===== DATA IN THIS EXERCISE =====
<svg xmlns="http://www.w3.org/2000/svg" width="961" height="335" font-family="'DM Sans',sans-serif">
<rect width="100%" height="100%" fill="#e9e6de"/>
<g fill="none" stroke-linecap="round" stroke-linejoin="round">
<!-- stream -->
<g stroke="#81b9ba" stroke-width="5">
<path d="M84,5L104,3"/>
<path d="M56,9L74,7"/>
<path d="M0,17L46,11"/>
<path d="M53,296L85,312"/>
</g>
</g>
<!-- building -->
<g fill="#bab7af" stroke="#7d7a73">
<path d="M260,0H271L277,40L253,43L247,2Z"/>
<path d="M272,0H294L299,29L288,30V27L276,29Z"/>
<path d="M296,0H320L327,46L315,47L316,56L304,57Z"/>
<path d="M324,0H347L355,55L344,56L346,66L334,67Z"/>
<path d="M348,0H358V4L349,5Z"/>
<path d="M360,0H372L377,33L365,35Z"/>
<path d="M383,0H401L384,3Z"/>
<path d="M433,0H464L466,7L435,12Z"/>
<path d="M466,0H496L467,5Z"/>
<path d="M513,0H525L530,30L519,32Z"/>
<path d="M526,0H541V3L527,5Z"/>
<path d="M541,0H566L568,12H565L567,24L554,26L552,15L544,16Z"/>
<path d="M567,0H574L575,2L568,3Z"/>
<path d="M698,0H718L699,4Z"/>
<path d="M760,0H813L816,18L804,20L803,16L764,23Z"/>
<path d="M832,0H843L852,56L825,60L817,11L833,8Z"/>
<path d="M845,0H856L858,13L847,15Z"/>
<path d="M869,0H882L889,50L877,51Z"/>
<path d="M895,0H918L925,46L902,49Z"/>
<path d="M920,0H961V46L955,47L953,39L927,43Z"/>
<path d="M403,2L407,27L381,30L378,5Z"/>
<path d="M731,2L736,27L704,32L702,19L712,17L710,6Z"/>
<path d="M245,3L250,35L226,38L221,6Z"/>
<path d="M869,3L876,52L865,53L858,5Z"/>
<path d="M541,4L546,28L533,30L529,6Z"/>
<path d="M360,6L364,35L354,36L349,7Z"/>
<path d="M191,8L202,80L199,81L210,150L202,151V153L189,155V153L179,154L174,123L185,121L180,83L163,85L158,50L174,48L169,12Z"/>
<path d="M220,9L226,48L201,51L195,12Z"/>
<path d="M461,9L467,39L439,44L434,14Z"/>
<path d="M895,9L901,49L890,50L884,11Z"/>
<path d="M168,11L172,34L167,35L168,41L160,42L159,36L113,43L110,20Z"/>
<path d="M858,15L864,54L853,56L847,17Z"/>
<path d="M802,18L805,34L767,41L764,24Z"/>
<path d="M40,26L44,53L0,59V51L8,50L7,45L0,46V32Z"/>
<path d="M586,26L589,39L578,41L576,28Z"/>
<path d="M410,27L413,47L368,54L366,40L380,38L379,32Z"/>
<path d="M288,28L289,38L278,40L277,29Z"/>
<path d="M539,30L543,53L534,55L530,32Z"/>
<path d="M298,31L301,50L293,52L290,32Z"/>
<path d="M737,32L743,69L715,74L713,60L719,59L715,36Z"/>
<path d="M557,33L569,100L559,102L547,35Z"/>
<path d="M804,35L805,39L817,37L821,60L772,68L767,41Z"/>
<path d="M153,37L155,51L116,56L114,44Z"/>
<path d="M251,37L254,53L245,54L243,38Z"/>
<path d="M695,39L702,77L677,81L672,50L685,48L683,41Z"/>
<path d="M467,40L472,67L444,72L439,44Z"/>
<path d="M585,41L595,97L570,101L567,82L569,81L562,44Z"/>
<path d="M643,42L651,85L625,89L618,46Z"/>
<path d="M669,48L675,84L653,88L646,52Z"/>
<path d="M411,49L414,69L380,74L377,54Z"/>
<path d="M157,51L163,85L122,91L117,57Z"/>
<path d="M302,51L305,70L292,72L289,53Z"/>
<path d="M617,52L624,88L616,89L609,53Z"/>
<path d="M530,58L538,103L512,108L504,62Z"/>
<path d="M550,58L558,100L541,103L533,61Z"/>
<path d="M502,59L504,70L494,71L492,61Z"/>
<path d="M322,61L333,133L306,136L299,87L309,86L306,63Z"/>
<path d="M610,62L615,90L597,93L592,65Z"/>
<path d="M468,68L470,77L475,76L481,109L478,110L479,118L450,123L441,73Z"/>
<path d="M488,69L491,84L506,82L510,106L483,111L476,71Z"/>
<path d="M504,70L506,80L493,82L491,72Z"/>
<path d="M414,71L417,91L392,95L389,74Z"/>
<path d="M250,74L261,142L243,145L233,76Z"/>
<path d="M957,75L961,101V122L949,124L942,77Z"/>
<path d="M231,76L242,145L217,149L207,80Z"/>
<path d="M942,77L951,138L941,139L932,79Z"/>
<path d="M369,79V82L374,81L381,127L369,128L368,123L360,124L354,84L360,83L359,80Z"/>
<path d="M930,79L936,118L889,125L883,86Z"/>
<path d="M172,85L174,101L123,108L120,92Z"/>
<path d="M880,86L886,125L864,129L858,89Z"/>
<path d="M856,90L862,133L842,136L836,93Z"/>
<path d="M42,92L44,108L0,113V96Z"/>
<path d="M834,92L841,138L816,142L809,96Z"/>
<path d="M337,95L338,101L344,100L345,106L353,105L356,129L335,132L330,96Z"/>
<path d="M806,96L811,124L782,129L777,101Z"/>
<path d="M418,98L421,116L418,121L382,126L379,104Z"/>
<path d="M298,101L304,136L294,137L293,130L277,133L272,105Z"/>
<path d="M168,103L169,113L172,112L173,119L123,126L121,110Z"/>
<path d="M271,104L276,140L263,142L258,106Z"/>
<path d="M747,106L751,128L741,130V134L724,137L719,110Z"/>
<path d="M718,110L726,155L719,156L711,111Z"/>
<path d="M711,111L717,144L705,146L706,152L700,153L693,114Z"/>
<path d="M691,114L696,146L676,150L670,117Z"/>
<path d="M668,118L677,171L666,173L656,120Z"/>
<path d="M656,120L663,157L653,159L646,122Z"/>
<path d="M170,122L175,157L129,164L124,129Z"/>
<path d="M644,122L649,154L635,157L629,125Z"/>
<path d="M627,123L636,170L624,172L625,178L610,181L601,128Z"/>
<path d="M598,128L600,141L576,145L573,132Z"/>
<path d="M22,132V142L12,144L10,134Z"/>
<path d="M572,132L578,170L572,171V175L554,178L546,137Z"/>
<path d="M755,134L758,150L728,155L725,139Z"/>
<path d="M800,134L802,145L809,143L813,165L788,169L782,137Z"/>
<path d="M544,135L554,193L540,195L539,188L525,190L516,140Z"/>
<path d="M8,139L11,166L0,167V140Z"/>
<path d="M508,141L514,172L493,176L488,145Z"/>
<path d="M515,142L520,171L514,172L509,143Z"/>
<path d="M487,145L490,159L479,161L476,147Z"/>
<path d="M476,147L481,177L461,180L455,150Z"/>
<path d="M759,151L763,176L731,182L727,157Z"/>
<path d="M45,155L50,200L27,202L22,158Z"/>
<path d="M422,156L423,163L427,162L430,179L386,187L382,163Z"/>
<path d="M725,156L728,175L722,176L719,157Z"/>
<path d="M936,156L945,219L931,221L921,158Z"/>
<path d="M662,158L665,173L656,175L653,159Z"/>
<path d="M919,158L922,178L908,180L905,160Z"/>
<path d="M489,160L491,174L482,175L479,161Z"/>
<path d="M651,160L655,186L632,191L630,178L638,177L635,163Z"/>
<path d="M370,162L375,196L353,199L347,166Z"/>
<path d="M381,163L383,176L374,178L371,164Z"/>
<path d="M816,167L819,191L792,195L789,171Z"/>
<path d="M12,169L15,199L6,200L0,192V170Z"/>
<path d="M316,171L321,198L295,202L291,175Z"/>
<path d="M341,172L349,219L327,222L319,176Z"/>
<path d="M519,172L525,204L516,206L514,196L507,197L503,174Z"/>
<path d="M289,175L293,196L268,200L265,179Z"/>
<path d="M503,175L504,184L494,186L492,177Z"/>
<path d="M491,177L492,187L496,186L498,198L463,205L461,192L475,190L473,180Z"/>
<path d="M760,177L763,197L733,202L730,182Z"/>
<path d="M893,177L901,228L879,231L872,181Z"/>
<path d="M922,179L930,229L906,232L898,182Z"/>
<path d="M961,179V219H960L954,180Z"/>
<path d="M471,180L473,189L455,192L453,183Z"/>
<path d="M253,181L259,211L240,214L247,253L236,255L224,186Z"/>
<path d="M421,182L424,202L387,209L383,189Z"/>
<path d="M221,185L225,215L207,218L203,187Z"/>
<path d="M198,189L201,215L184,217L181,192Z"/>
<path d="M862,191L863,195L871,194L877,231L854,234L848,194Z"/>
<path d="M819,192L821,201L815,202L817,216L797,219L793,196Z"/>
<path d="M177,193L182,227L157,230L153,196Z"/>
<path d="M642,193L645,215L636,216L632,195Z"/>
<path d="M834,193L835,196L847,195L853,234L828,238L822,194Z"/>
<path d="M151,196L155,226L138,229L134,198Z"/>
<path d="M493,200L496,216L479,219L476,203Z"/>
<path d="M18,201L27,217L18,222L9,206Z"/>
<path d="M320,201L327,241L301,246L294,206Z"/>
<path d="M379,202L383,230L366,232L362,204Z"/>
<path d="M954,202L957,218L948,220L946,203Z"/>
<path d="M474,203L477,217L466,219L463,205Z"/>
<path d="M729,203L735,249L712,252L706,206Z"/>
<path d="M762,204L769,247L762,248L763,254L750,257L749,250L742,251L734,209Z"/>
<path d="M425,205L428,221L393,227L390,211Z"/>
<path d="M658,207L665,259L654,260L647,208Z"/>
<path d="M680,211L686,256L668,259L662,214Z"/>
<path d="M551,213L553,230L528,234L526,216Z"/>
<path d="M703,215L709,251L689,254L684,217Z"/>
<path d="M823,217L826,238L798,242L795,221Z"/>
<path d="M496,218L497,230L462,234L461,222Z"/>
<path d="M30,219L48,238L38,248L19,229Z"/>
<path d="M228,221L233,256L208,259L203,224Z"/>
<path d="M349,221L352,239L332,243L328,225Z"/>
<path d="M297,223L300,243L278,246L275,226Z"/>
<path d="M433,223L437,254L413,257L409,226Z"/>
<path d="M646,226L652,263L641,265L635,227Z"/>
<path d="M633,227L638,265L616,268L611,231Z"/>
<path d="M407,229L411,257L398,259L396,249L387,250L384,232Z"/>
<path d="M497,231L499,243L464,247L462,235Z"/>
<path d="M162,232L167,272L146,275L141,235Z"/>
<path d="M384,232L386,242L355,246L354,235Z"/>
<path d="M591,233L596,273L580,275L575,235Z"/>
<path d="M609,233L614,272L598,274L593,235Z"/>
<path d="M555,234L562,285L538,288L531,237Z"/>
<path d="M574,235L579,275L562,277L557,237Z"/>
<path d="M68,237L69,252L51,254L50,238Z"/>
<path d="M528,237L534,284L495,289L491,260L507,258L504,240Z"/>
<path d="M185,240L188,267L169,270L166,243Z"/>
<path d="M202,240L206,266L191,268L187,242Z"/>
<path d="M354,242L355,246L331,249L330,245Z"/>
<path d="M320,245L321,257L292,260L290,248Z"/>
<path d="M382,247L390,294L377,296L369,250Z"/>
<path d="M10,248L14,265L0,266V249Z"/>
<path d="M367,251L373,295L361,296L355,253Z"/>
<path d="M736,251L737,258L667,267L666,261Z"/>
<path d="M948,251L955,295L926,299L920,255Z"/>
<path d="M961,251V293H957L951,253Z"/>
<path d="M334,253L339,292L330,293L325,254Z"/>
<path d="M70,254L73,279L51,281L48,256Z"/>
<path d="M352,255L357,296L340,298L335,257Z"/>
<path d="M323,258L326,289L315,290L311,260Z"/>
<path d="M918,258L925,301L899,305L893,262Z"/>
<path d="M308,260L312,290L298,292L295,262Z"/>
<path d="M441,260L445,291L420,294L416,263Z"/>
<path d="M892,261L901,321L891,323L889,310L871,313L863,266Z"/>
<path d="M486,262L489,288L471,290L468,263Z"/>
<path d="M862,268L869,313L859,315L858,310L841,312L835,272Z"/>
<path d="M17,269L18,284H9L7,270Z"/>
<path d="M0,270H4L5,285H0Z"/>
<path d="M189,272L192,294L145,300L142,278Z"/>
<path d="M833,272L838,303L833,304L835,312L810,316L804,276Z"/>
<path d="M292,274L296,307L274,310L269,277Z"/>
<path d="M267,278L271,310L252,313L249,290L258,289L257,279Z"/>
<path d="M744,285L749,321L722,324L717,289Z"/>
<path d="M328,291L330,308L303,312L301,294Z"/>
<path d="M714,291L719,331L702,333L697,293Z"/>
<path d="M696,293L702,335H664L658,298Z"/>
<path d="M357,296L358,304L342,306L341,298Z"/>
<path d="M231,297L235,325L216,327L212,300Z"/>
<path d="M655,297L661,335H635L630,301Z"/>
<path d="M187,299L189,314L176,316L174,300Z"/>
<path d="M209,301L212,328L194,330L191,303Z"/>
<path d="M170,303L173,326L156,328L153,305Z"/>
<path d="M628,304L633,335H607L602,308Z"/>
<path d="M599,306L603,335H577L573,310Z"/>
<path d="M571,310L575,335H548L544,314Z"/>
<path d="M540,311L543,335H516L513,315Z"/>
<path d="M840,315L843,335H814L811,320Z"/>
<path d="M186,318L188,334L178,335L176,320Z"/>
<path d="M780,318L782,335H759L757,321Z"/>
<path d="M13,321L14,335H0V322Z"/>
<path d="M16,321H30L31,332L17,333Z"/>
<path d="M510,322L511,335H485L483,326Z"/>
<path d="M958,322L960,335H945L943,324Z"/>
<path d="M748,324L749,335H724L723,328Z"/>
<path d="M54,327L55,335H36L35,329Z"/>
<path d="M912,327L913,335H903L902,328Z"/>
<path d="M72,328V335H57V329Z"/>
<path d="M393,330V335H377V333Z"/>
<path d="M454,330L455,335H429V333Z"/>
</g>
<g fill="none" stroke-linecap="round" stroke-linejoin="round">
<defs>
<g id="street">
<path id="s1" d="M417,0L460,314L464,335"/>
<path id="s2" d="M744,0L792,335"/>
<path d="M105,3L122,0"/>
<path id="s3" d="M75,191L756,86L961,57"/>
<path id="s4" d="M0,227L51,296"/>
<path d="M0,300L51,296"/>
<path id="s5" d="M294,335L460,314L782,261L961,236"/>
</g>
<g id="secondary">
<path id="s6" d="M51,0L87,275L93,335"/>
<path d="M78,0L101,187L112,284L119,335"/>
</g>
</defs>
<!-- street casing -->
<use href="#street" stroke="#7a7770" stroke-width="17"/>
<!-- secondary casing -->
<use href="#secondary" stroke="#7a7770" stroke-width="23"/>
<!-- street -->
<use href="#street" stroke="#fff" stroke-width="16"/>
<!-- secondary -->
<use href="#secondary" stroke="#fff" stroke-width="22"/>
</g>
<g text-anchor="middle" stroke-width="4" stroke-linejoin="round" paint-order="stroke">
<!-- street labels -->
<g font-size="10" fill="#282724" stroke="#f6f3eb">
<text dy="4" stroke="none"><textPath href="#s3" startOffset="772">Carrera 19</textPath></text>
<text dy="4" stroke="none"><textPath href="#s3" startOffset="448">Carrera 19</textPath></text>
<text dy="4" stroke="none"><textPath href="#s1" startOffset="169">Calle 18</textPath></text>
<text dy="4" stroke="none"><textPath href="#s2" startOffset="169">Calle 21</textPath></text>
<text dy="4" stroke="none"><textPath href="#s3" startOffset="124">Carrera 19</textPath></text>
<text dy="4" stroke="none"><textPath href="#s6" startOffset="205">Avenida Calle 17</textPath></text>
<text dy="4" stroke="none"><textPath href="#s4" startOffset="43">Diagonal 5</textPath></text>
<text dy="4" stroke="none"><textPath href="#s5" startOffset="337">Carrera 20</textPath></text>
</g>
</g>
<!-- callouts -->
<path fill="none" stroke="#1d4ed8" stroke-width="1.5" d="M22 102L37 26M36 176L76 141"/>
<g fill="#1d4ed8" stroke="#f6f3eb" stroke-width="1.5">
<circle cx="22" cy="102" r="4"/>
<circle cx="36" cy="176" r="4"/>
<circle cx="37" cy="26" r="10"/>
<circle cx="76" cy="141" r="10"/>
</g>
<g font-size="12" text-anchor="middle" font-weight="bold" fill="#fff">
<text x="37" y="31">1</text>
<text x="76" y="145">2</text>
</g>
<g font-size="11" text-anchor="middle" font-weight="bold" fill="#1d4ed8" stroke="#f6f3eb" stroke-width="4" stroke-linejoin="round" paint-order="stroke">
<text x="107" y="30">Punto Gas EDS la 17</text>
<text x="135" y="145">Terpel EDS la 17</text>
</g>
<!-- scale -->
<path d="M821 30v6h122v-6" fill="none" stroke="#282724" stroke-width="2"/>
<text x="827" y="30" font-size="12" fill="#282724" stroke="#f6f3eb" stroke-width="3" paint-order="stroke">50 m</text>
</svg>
=====
Please provide an exact transcription of each line from the one holding "Gas EDS la 17</text>" through the final line of the data above.

<text x="107" y="30">Punto Gas EDS la 17</text>
<text x="135" y="145">Terpel EDS la 17</text>
</g>
<!-- scale -->
<path d="M821 30v6h122v-6" fill="none" stroke="#282724" stroke-width="2"/>
<text x="827" y="30" font-size="12" fill="#282724" stroke="#f6f3eb" stroke-width="3" paint-order="stroke">50 m</text>
</svg>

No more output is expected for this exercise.